- DATA SECTION -
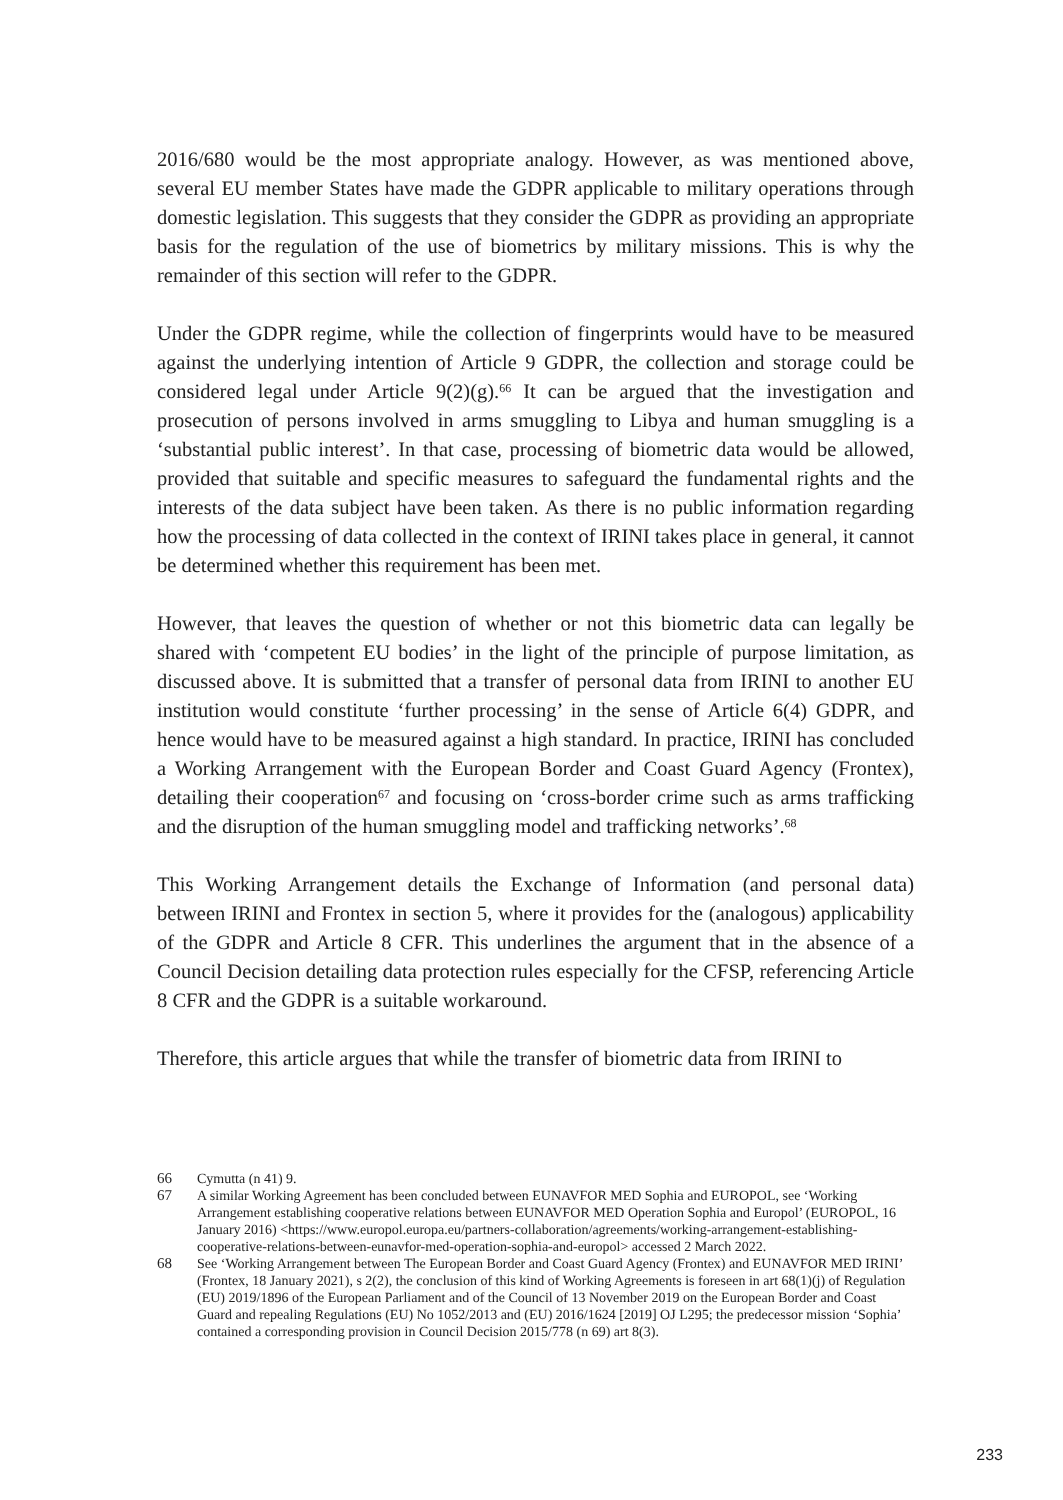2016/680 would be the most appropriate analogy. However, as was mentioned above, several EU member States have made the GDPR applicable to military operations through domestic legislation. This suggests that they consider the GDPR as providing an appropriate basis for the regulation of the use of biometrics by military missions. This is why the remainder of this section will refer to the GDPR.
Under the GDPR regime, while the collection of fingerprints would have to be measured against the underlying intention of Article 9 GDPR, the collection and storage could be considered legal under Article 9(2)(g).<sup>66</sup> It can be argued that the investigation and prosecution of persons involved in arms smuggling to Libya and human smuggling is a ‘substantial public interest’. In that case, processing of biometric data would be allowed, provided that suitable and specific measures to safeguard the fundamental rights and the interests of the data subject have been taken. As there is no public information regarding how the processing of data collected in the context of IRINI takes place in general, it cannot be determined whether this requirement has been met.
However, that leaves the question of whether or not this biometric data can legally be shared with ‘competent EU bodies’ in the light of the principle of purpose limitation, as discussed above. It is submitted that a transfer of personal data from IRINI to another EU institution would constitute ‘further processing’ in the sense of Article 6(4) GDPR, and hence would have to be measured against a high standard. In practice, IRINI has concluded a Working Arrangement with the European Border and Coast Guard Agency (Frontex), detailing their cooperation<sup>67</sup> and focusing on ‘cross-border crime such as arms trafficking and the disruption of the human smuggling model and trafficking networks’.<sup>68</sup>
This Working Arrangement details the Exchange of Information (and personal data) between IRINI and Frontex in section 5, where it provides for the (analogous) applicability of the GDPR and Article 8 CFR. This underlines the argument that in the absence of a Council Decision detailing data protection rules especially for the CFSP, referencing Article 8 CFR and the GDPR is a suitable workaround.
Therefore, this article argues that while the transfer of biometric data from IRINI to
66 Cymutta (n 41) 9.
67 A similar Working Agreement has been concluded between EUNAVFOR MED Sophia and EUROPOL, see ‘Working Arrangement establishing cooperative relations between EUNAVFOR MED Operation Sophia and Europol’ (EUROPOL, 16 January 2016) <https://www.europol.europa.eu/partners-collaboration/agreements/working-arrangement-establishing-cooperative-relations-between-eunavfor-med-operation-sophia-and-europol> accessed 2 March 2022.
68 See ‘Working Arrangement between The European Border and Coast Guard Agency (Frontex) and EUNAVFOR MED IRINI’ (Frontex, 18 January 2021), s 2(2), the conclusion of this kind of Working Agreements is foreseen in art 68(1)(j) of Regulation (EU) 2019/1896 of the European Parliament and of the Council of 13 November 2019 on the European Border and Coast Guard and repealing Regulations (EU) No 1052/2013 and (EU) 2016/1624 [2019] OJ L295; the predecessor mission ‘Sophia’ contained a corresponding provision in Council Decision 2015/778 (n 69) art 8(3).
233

* * *

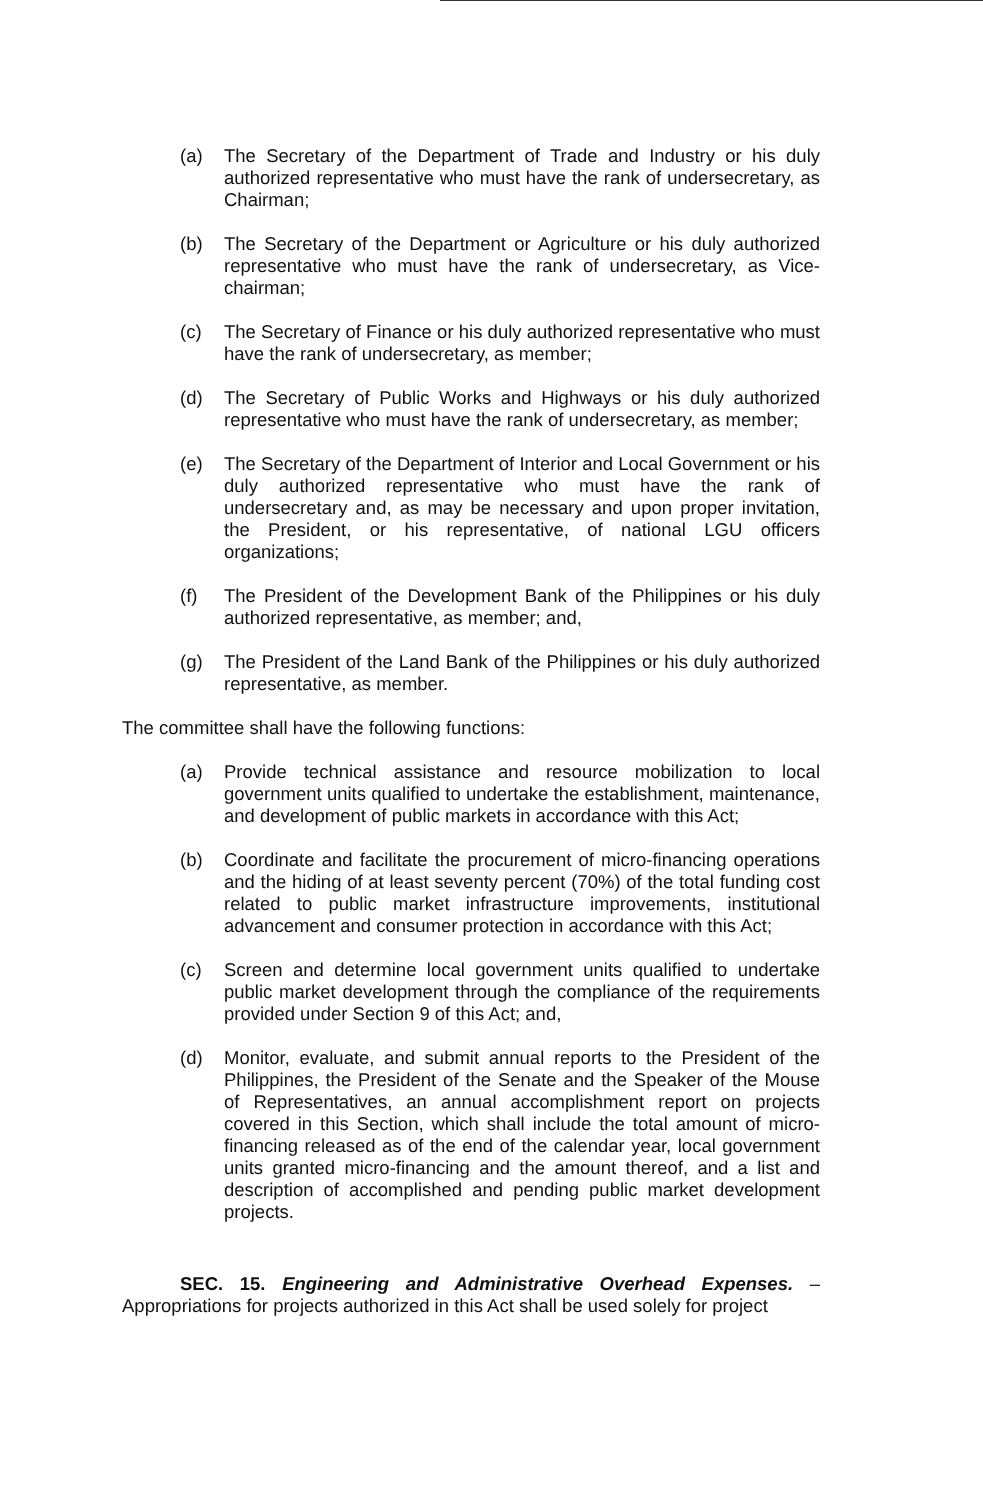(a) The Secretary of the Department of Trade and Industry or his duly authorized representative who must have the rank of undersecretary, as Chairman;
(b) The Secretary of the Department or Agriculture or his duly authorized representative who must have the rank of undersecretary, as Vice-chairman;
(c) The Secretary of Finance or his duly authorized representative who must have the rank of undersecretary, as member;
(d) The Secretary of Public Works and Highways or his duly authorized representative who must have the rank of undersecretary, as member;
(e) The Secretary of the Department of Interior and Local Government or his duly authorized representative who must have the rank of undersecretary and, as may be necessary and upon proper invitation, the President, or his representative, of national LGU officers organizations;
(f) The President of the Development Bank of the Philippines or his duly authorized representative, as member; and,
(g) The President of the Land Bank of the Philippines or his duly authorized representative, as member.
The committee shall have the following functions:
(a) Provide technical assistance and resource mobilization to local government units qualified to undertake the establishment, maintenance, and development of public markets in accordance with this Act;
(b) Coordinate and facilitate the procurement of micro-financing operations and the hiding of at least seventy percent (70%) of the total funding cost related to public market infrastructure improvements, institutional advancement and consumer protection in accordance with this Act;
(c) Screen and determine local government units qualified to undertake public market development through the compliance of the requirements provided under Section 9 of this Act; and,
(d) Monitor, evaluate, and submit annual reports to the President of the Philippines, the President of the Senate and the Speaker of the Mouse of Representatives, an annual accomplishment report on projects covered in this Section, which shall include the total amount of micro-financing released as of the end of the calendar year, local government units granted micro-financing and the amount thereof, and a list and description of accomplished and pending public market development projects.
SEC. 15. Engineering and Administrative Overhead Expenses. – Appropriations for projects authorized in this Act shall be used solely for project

---

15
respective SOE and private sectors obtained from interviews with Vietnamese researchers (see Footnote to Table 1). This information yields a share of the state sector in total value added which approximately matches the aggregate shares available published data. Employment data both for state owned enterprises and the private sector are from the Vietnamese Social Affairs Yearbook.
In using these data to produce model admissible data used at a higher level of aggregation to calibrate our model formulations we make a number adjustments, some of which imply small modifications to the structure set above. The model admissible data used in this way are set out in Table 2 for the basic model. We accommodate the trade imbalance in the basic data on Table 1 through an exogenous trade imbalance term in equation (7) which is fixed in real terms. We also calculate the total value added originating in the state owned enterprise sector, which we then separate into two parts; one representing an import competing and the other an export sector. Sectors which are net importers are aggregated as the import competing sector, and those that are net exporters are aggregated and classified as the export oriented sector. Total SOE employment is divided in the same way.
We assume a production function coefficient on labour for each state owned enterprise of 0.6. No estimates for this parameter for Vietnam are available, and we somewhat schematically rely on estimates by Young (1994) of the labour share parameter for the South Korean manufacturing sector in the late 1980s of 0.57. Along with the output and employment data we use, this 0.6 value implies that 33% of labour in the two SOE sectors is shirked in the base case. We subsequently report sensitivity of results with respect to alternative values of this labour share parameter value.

- WHAT TO PRODUCE -
Above this task is a listing. Restate, word for word and with nothing added, the lines from the one with "(b) Coordinate and" through the one with "(c) Screen and".

- SOLUTION TO THE EXERCISE -
(b) Coordinate and facilitate the procurement of micro-financing operations and the hiding of at least seventy percent (70%) of the total funding cost related to public market infrastructure improvements, institutional advancement and consumer protection in accordance with this Act;
(c) Screen and determine local government units qualified to undertake public market development through the compliance of the requirements provided under Section 9 of this Act; and,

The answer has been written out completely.